Aufgabe 1: Extrahieren Sie aus der Filmbeschreibung zu „Tausendschönchen“ wortgetreu den Abschnitt, der mit den Worten „Sedmikrásky Tausendschönchen“ beginnt und nach „futtern, futtern, futtern.“ endet.

Lesetext:

•••••

Sedmikrásky Tausendschönchen
„Tausendschönchen“ // Deutschland-Start: 1969 (Kino) // 27. Juli 2012 (DVD) // 27. April 2023 (Kino-Wiederaufführung)

Inhalt / Kritik

Marie (Jitka Cerhová) und Marie (Ivana Karbanová) stellen die moralische Verdorbenheit der Welt fest. Der für sie logische Schluss: Auch sie müssen verdorben werden. Und gesagt, getan. Ab jetzt heißt es, stehlen, rumlümmeln, sich von gut betagten alten Herren ausführen lassen und vor allem futtern, futtern, futtern.

•••••

Extrahierte Daten:
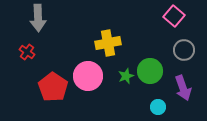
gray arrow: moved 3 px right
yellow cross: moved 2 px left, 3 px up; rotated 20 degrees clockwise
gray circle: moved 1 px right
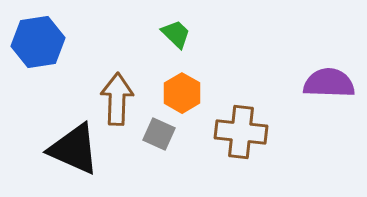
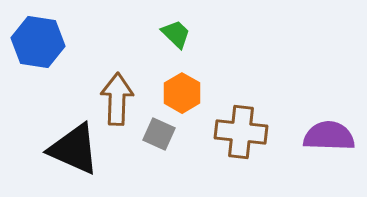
blue hexagon: rotated 18 degrees clockwise
purple semicircle: moved 53 px down
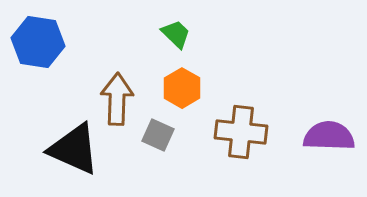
orange hexagon: moved 5 px up
gray square: moved 1 px left, 1 px down
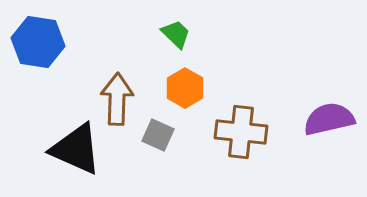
orange hexagon: moved 3 px right
purple semicircle: moved 17 px up; rotated 15 degrees counterclockwise
black triangle: moved 2 px right
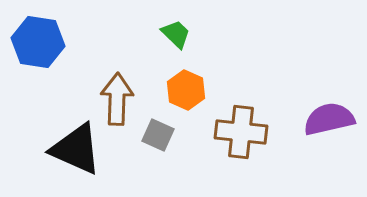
orange hexagon: moved 1 px right, 2 px down; rotated 6 degrees counterclockwise
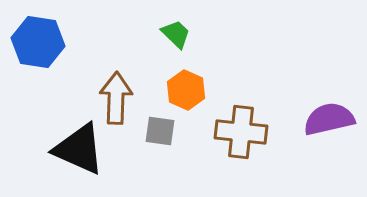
brown arrow: moved 1 px left, 1 px up
gray square: moved 2 px right, 4 px up; rotated 16 degrees counterclockwise
black triangle: moved 3 px right
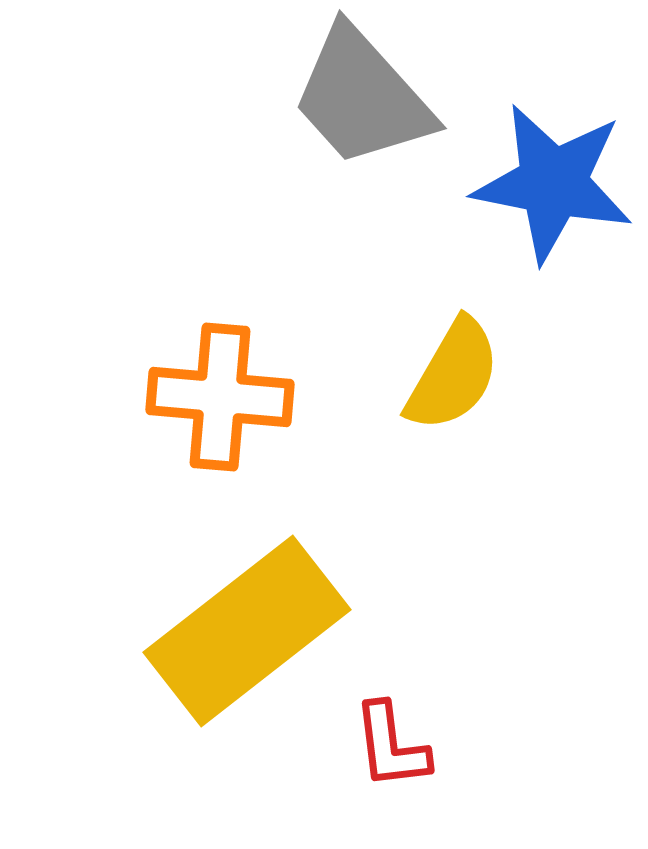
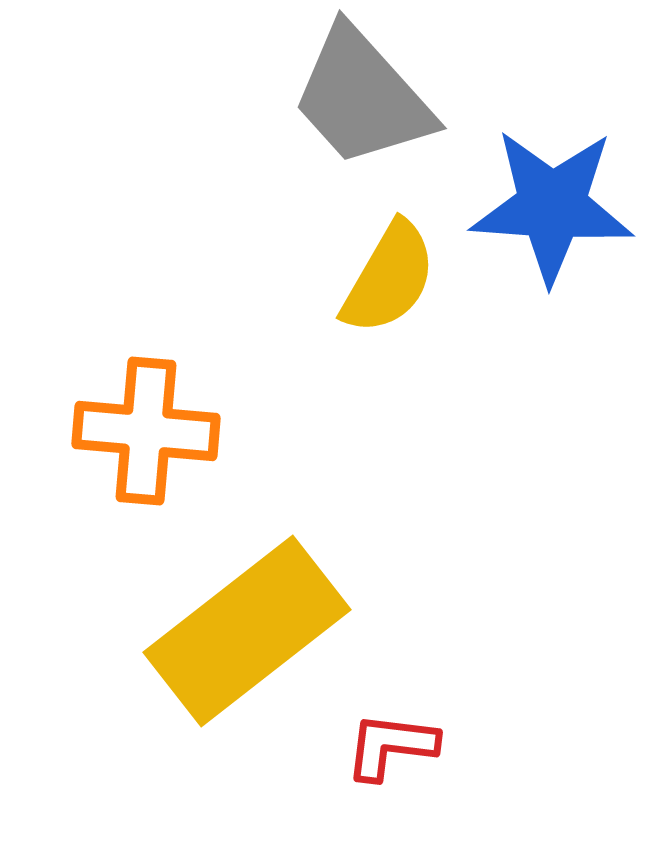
blue star: moved 1 px left, 23 px down; rotated 7 degrees counterclockwise
yellow semicircle: moved 64 px left, 97 px up
orange cross: moved 74 px left, 34 px down
red L-shape: rotated 104 degrees clockwise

•••••

Aufgabe 2: Kopieren Sie die gesamte Auflistung der verschobenen und gedrehten Formen Zeile für Zeile unverändert. Lassen Sie die Bilder dabei weg.

Vollständige Ausgabe 1:
Sedmikrásky Tausendschönchen
„Tausendschönchen“ // Deutschland-Start: 1969 (Kino) // 27. Juli 2012 (DVD) // 27. April 2023 (Kino-Wiederaufführung)

Inhalt / Kritik

Marie (Jitka Cerhová) und Marie (Ivana Karbanová) stellen die moralische Verdorbenheit der Welt fest. Der für sie logische Schluss: Auch sie müssen verdorben werden. Und gesagt, getan. Ab jetzt heißt es, stehlen, rumlümmeln, sich von gut betagten alten Herren ausführen lassen und vor allem futtern, futtern, futtern.

Vollständige Ausgabe 2:
gray arrow: moved 3 px right
yellow cross: moved 2 px left, 3 px up; rotated 20 degrees clockwise
gray circle: moved 1 px right
blue hexagon: rotated 18 degrees clockwise
purple semicircle: moved 53 px down
orange hexagon: moved 5 px up
gray square: moved 1 px left, 1 px down
orange hexagon: moved 3 px right
purple semicircle: moved 17 px up; rotated 15 degrees counterclockwise
black triangle: moved 2 px right
orange hexagon: moved 1 px right, 2 px down; rotated 6 degrees counterclockwise
brown arrow: moved 1 px left, 1 px up
gray square: moved 2 px right, 4 px up; rotated 16 degrees counterclockwise
black triangle: moved 3 px right
blue star: moved 1 px left, 23 px down; rotated 7 degrees counterclockwise
yellow semicircle: moved 64 px left, 97 px up
orange cross: moved 74 px left, 34 px down
red L-shape: rotated 104 degrees clockwise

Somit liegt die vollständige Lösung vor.